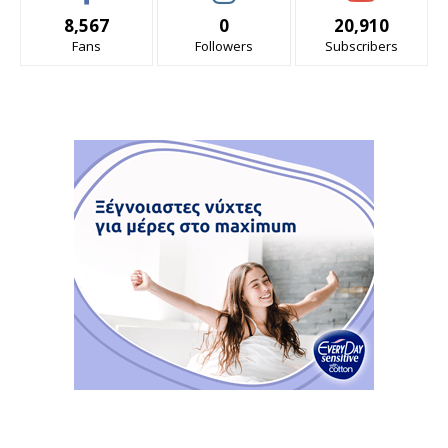
8,567
0
20,910
Fans
Followers
Subscribers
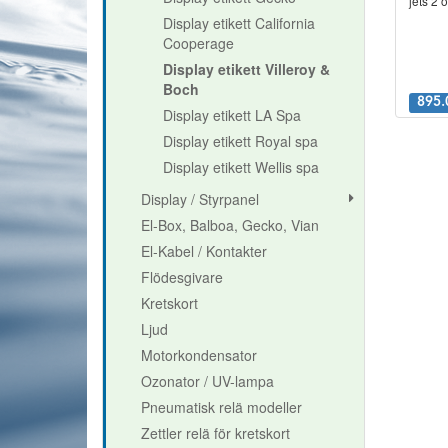
jets 2 o
Display etikett California
Cooperage
Display etikett Villeroy &
Boch
895.
Display etikett LA Spa
Display etikett Royal spa
Display etikett Wellis spa
Display / Styrpanel
El-Box, Balboa, Gecko, Vian
El-Kabel / Kontakter
Flödesgivare
Kretskort
Ljud
Motorkondensator
Ozonator / UV-lampa
Pneumatisk relä modeller
Zettler relä för kretskort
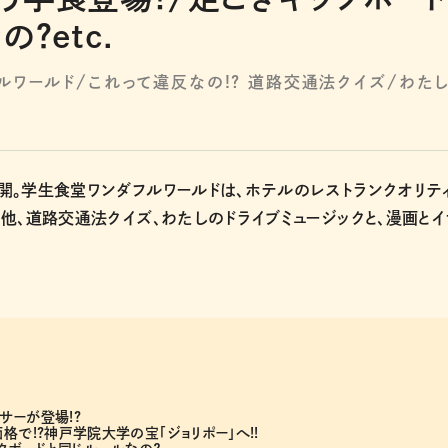
？etc.
ルワールド/これって違反なの!? 道路交通法クイズ/わた
。学生食堂ワンダフルワールドは、ホテルのレストランクオリテ
他、道路交通法クイズ、わたしのドライブミュージックと、漫画とイ
サーが登場!?
で!?神戸学院大学の宝「ジョリポー」へ!!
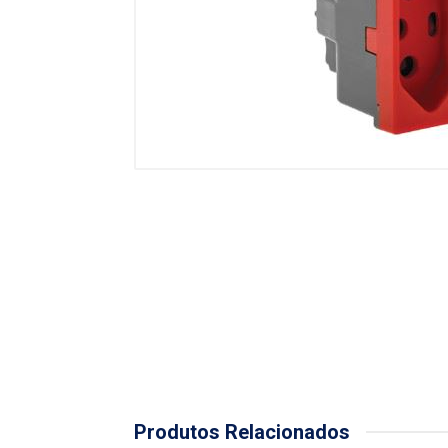
Produtos Relacionados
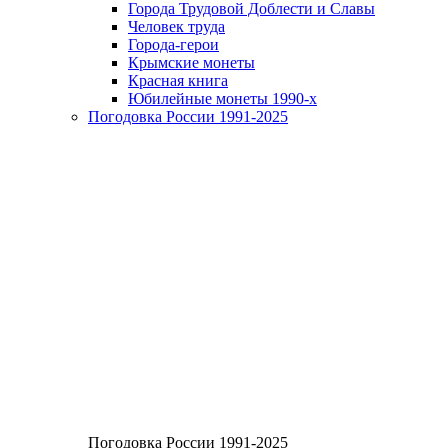
Города Трудовой Доблести и Славы
Человек труда
Города-герои
Крымские монеты
Красная книга
Юбилейные монеты 1990-х
Погодовка России 1991-2025
Погодовка России 1991-2025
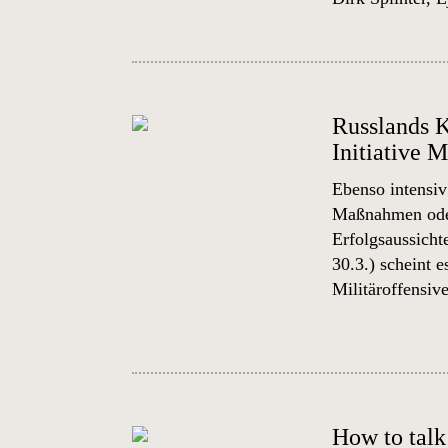
Russlands K
Initiative 
Ebenso intensiv
Maßnahmen oder
Erfolgsaussicht
30.3.) scheint 
Militäroffensive
How to talk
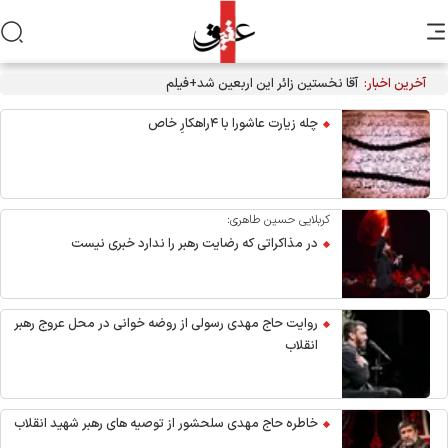
آخرین اخبار:
آقا نخستین زائر این اربعین شد+فیلم
چله زیارت عاشورا با ۴راهکارِ خاص
کربلایی حسین طاهری:
در مذاکراتی که رضایت رهبر را ندارد خبری نیست
روایت حاج مهدی رسولی از روضه خوانی در محل عروج رهبر
انقلاب
خاطره حاج مهدی سلحشور از توصیه های رهبر شهید انقلاب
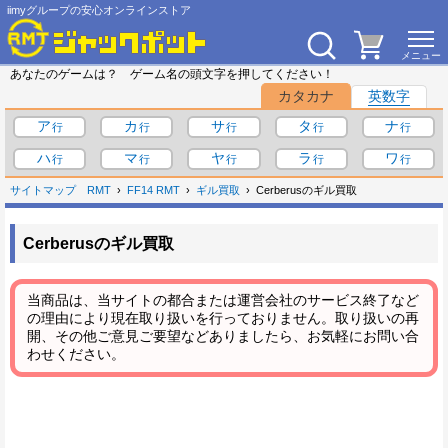
iimyグループの安心オンラインストア
あなたのゲームは？ ゲーム名の頭文字を押してください！
カタカナ
英数字
ア
カ
サ
タ
ナ
ハ
マ
ヤ
ラ
ワ
サイトマップ
RMT
FF14 RMT
ギル買取
Cerberusのギル買取
Cerberusのギル買取
当商品は、当サイトの都合または運営会社のサービス終了など
の理由により現在取り扱いを行っておりません。取り扱いの再
開、その他ご意見ご要望などありましたら、お気軽にお問い合
わせください。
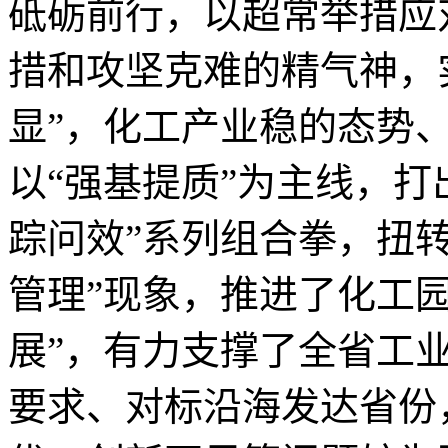
砥砺前行，以超常举措应
措和攻坚克难的精气神，
显”，化工产业稳的态势
以“强基提质”为主线，打
踪问效”系列组合拳，扭
管理”现象，推进了化工
展”，有力支撑了全省工
要求、对标沿海发达省份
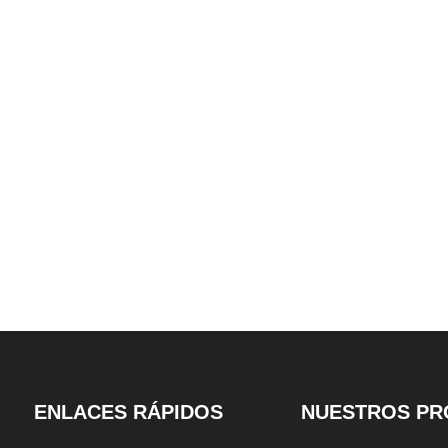
 de torre
almacenamiento de automóviles
autos de estacio
AX 35 Pisos
de cuatro niveles
nivel tri
ENLACES RÁPIDOS
NUESTROS PR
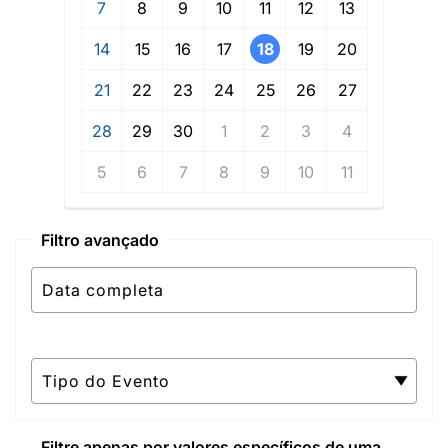
7
8
9
10
11
12
13
14
15
16
17
18
19
20
21
22
23
24
25
26
27
28
29
30
1
2
3
4
5
6
7
8
9
10
11
Filtro avançado
Filtre apenas por valores específicos de uma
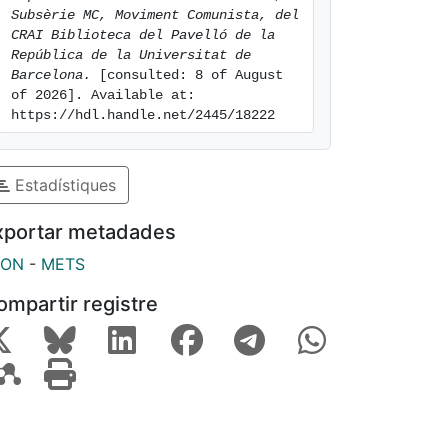
Subsèrie MC, Moviment Comunista, del 
CRAI Biblioteca del Pavelló de la 
República de la Universitat de 
Barcelona.
 [consulted: 8 of August 
of 2026]. Available at: 
https://hdl.handle.net/2445/18222
Estadístiques
xportar metadades
SON
-
METS
ompartir registre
|---|
Work task ▸ Reproduce the data above from the line containing "Russlands K" down through its final line, including both ends. Leave the picture markers out.

Answer to this task ▸
Russlands K
Initiative 
Ebenso intensiv
Maßnahmen oder
Erfolgsaussicht
30.3.) scheint 
Militäroffensive
How to talk
آخرین اخبار:
آقا نخستین زائر این اربعین شد+فیلم
چله زیارت عاشورا با ۴راهکارِ خاص
کربلایی حسین طاهری:
در مذاکراتی که رضایت رهبر را ندارد خبری نیست
روایت حاج مهدی رسولی از روضه خوانی در محل عروج رهبر
انقلاب
خاطره حاج مهدی سلحشور از توصیه های رهبر شهید انقلاب
iimyグループの安心オンラインストア
あなたのゲームは？ ゲーム名の頭文字を押してください！
カタカナ
英数字
ア
カ
サ
タ
ナ
ハ
マ
ヤ
ラ
ワ
サイトマップ
RMT
FF14 RMT
ギル買取
Cerberusのギル買取
Cerberusのギル買取
当商品は、当サイトの都合または運営会社のサービス終了など
の理由により現在取り扱いを行っておりません。取り扱いの再
開、その他ご意見ご要望などありましたら、お気軽にお問い合
わせください。
砥砺前行，以超常举措应
措和攻坚克难的精气神，
显”，化工产业稳的态势
以“强基提质”为主线，打
踪问效”系列组合拳，扭
管理”现象，推进了化工
展”，有力支撑了全省工
要求、对标沿海发达省份
 de torre
almacenamiento de automóviles
autos de estacio
AX 35 Pisos
de cuatro niveles
nivel tri
ENLACES RÁPIDOS
NUESTROS PR
7
8
9
10
11
12
13
14
15
16
17
18
19
20
21
22
23
24
25
26
27
28
29
30
1
2
3
4
5
6
7
8
9
10
11
Filtro avançado
Filtre apenas por valores específicos de uma
Subsèrie MC, Moviment Comunista, del 
CRAI Biblioteca del Pavelló de la 
República de la Universitat de 
Barcelona.
 [consulted: 8 of August 
of 2026]. Available at: 
https://hdl.handle.net/2445/18222
Estadístiques
xportar metadades
SON
-
METS
ompartir registre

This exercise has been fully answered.